== INSTRUCTIONS FOR THE TASK ==
Among the lines below, copy exactly those from the one with "then applied to" through the one with "has free PDF booklets", counting both ends.

== PROVIDED RECORDS ==

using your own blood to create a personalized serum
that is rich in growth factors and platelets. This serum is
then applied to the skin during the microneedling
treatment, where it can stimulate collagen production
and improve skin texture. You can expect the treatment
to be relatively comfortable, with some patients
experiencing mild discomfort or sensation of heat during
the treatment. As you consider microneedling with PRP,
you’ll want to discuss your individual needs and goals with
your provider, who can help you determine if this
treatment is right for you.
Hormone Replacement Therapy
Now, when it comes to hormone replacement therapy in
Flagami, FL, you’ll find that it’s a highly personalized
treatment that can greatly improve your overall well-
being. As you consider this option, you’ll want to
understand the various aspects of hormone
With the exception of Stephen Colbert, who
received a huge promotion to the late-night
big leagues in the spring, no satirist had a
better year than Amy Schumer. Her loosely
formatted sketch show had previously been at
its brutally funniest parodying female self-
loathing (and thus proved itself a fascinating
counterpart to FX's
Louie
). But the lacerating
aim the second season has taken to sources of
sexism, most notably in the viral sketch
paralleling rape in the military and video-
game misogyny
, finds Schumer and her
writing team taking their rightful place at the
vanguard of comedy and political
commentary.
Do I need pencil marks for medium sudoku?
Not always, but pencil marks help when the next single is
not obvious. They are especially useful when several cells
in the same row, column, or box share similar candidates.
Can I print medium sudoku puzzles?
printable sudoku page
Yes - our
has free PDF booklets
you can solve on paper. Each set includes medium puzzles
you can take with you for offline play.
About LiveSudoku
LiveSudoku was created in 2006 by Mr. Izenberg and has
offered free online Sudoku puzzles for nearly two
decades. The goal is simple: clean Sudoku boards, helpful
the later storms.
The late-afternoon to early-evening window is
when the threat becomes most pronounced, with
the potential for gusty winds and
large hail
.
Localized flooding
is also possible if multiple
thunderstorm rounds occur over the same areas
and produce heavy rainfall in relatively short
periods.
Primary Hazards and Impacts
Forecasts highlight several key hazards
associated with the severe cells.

== THE ANSWER ==
then applied to the skin during the microneedling
treatment, where it can stimulate collagen production
and improve skin texture. You can expect the treatment
to be relatively comfortable, with some patients
experiencing mild discomfort or sensation of heat during
the treatment. As you consider microneedling with PRP,
you’ll want to discuss your individual needs and goals with
your provider, who can help you determine if this
treatment is right for you.
Hormone Replacement Therapy
Now, when it comes to hormone replacement therapy in
Flagami, FL, you’ll find that it’s a highly personalized
treatment that can greatly improve your overall well-
being. As you consider this option, you’ll want to
understand the various aspects of hormone
With the exception of Stephen Colbert, who
received a huge promotion to the late-night
big leagues in the spring, no satirist had a
better year than Amy Schumer. Her loosely
formatted sketch show had previously been at
its brutally funniest parodying female self-
loathing (and thus proved itself a fascinating
counterpart to FX's
Louie
). But the lacerating
aim the second season has taken to sources of
sexism, most notably in the viral sketch
paralleling rape in the military and video-
game misogyny
, finds Schumer and her
writing team taking their rightful place at the
vanguard of comedy and political
commentary.
Do I need pencil marks for medium sudoku?
Not always, but pencil marks help when the next single is
not obvious. They are especially useful when several cells
in the same row, column, or box share similar candidates.
Can I print medium sudoku puzzles?
printable sudoku page
Yes - our
has free PDF booklets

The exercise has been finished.